* Requirement
Transcribe all data verbatim. Skip the pictures.

● ● ●

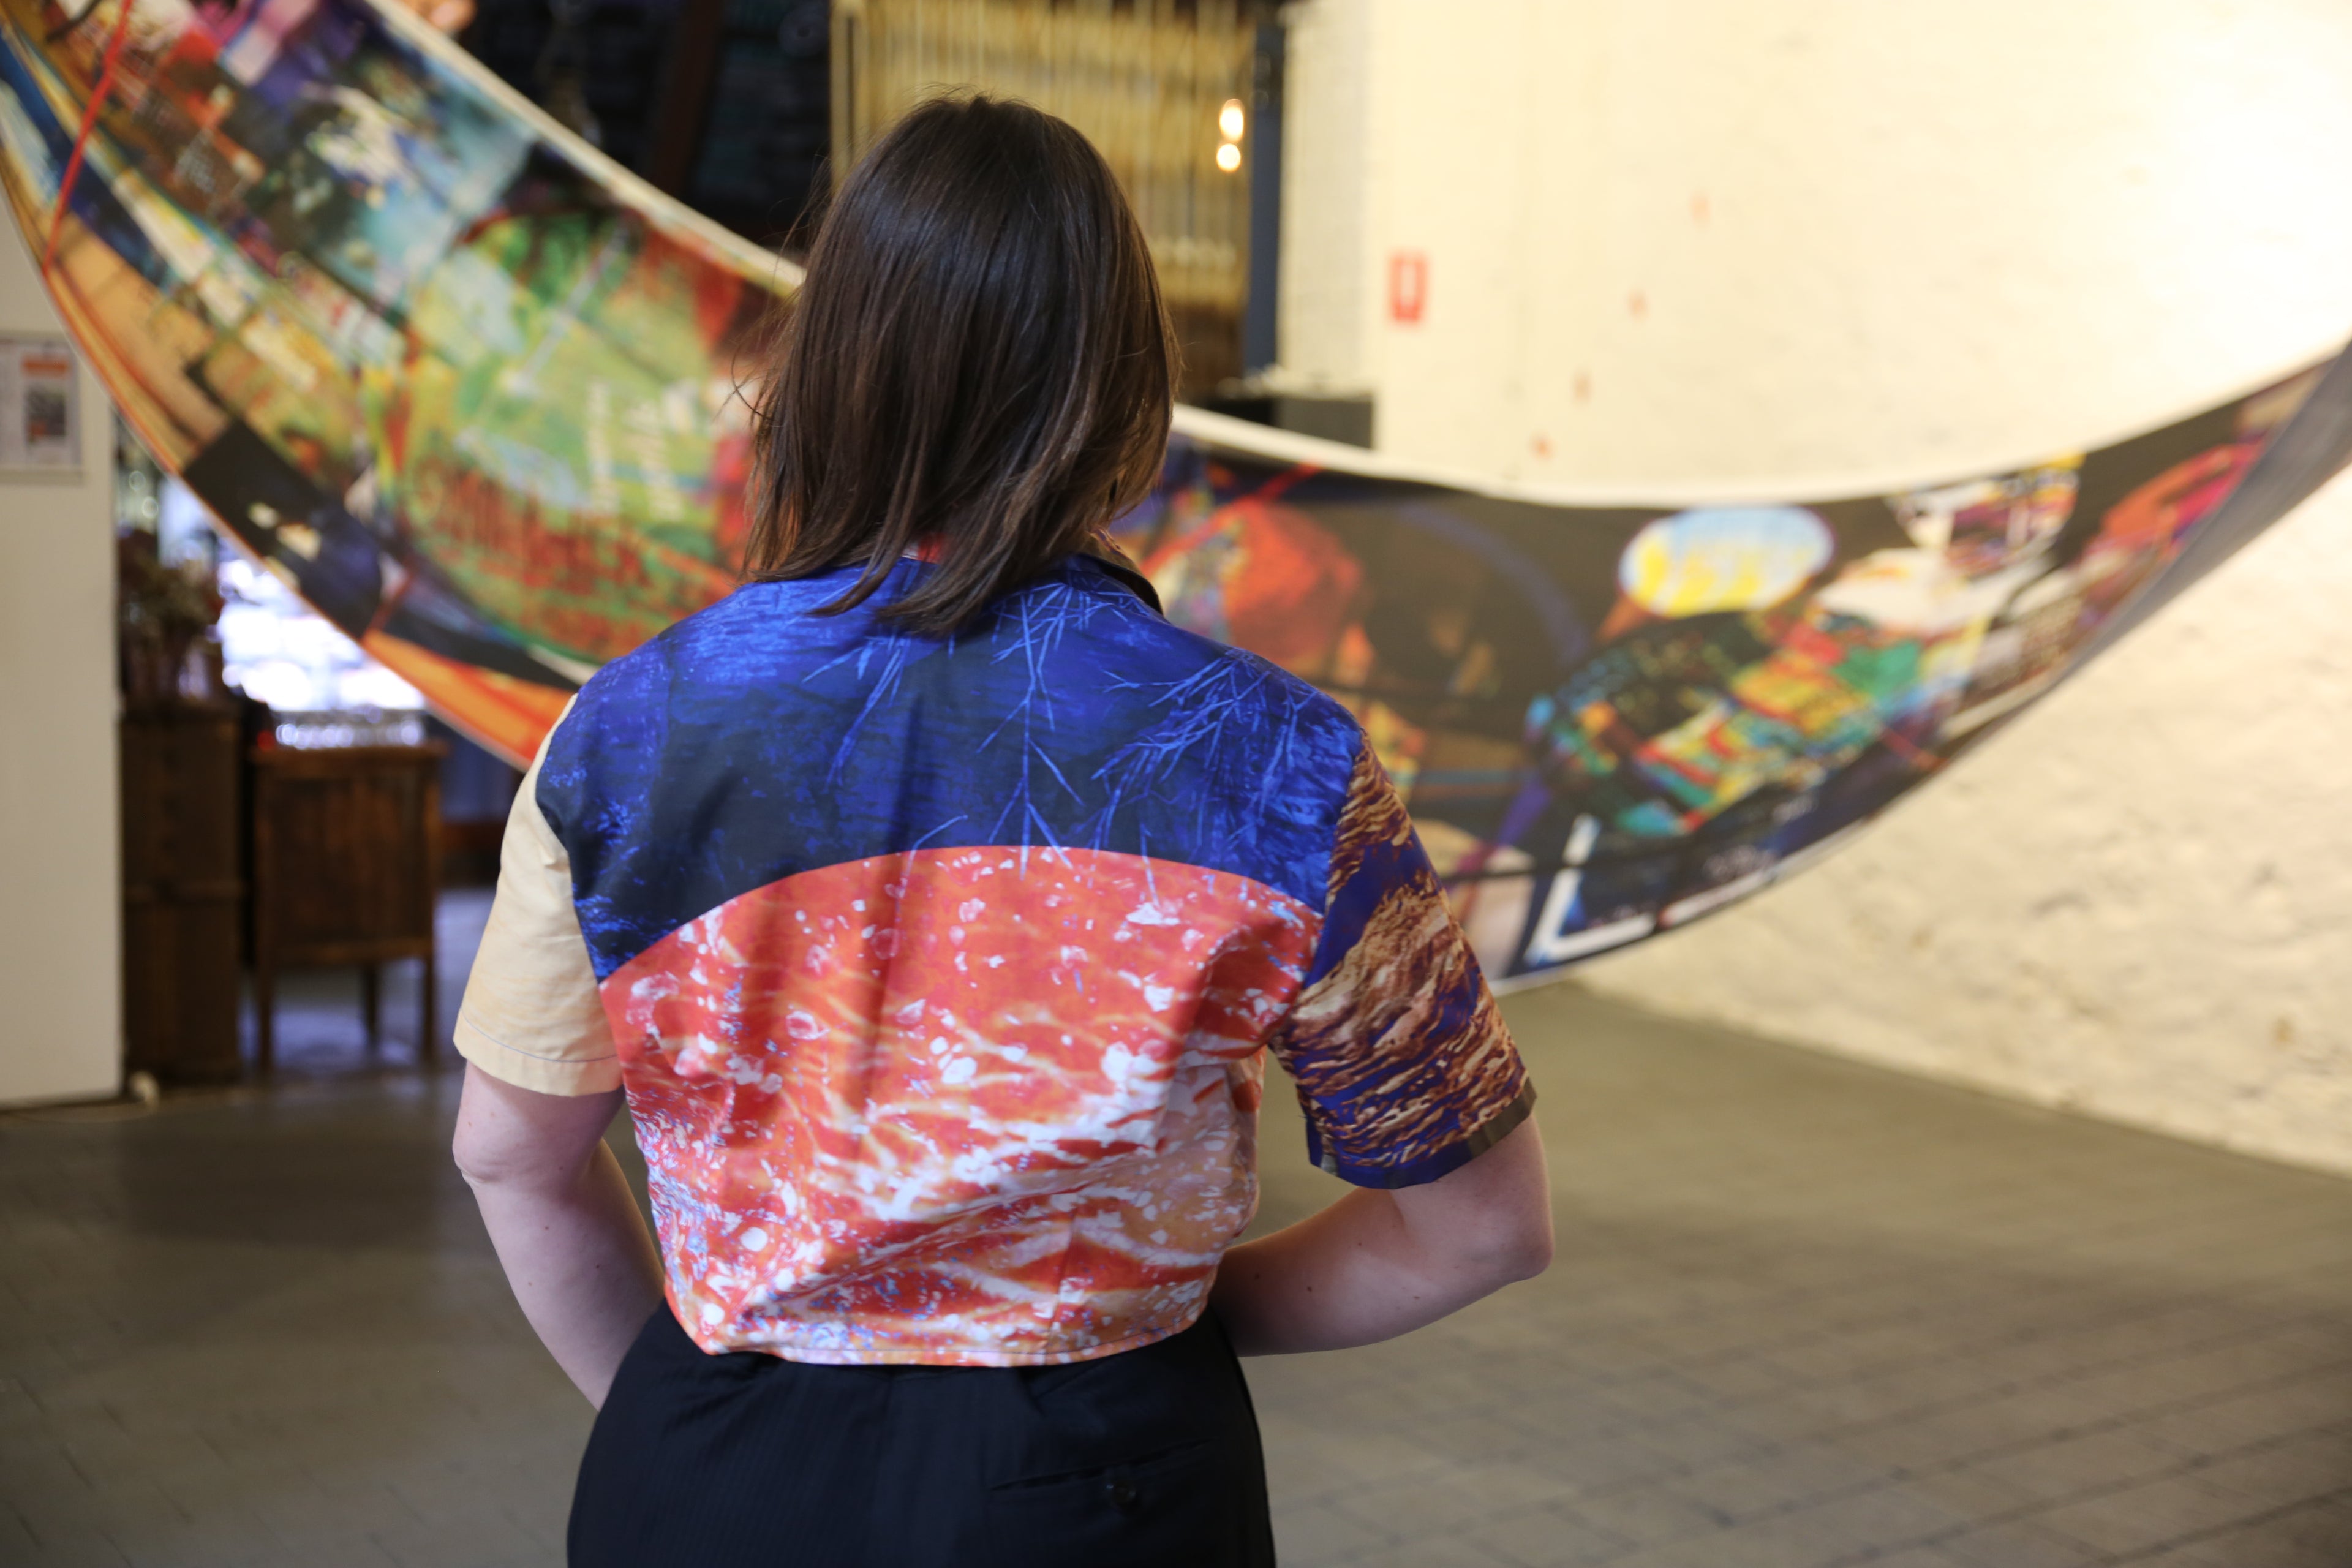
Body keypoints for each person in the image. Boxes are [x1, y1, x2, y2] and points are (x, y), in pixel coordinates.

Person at [450, 92, 1553, 1568]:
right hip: (1106, 1485)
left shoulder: (621, 735)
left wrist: (689, 1426)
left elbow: (510, 1156)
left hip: (709, 1472)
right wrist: (1155, 1312)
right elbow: (1481, 1228)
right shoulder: (1278, 763)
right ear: (1126, 393)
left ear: (822, 373)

● ● ●

* Task answer
Body keypoints for each person in the image. Boxes are [x1, y1, x2, y2] and points are (x, y), in pixel coordinates.

Person at [450, 92, 1553, 1568]:
right hip: (1106, 1485)
left shoulder: (621, 735)
left wrist: (689, 1426)
left elbow: (510, 1156)
left hip: (709, 1472)
right wrist: (1155, 1312)
right elbow: (1481, 1228)
right shoulder: (1278, 763)
right ear: (1126, 393)
left ear: (822, 373)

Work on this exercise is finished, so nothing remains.